[Solved] How can I make a custom .service run as root?
I have a VPN daemon that needs to run before the client will work. Normally, this would have been set up automatically by its install script, but the system is immutable.
I've created the systemd service via sysyemctl edit --force --full daemon.service with the following parameters:
I've verified that the daemon is actually executable, and it runs fine when I manually call it via sudo daemon. When I try to run it with sudo systemctl enable --now daemon.service, it exits with error code 126.
What am I missing?
Edit: typo
Edit 2: Added script modifications. Daemon appears to be some kind of pre-compiled binary.
Solution: ExecStart wanted /usr/bin/env to launch the binary. The service file above has been edited to reflect the correct solution. See this post for further discussion.
Typically you instruct systemd to run a service as a specific user/group with a User= and Group= directive in the [Service] section of the unit file.

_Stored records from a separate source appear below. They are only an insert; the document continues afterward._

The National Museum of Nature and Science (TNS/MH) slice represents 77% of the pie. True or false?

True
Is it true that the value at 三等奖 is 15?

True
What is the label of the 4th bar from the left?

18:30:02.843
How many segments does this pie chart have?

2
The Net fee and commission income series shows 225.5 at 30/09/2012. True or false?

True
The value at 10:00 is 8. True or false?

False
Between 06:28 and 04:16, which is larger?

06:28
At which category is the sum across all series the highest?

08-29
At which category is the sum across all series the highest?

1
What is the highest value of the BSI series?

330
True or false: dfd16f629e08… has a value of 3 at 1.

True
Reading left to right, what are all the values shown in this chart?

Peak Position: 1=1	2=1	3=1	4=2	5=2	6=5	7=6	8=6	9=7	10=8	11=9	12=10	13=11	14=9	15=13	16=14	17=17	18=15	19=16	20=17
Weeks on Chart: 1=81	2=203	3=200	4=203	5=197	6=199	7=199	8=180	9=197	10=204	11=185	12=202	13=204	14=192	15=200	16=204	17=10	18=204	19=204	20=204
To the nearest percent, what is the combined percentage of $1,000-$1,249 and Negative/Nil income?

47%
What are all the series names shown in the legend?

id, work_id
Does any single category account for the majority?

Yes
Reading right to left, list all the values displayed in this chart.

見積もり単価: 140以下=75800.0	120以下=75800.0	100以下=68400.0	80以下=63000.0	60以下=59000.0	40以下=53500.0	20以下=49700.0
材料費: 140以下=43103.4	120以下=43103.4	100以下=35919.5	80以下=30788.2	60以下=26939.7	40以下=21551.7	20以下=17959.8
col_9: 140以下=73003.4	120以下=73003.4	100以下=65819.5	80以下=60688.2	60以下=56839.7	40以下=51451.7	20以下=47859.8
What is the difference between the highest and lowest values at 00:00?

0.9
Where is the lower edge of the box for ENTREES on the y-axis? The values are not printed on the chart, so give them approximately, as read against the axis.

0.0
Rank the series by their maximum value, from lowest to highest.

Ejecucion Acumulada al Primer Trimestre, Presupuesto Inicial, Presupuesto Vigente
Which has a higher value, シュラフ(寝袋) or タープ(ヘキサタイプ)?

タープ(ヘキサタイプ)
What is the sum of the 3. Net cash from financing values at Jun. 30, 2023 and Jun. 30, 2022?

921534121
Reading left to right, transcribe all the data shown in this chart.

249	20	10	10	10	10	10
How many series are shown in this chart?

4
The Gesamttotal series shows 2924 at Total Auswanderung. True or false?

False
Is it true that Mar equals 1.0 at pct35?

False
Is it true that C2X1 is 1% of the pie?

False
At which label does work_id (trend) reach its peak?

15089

The error code indicates the command is found but is not executable.
Is this service running under your user context? Generally when I am building a system service I put it under /etc/systemd/system and it runs as root without issues unless I specify.
The service is in that folder, but it's not automatically assuming to run as root. Maybe it's an SELinux thing, since this is on Bazzite...?
Either way, I tried adding
[Service]
User=root
Group=root
ExecStart=...
And it's still throwing that 126. It's definitely executable, but maybe it's not a bash script, though I dunno what else you'd use to run it. To manually start it, you just type sudo /path/to/daemon (no file extension).
Edit: definitely not a bash script. Kate can't read it. It looks like it's some kind of pre-compiled binary.
Does the service include execute permission
for the root user or group? Unsure if root user or group can be blocked from permissions or not, but do you have chmod +x and the service is owned by root and/or the x is in the “everyone” place?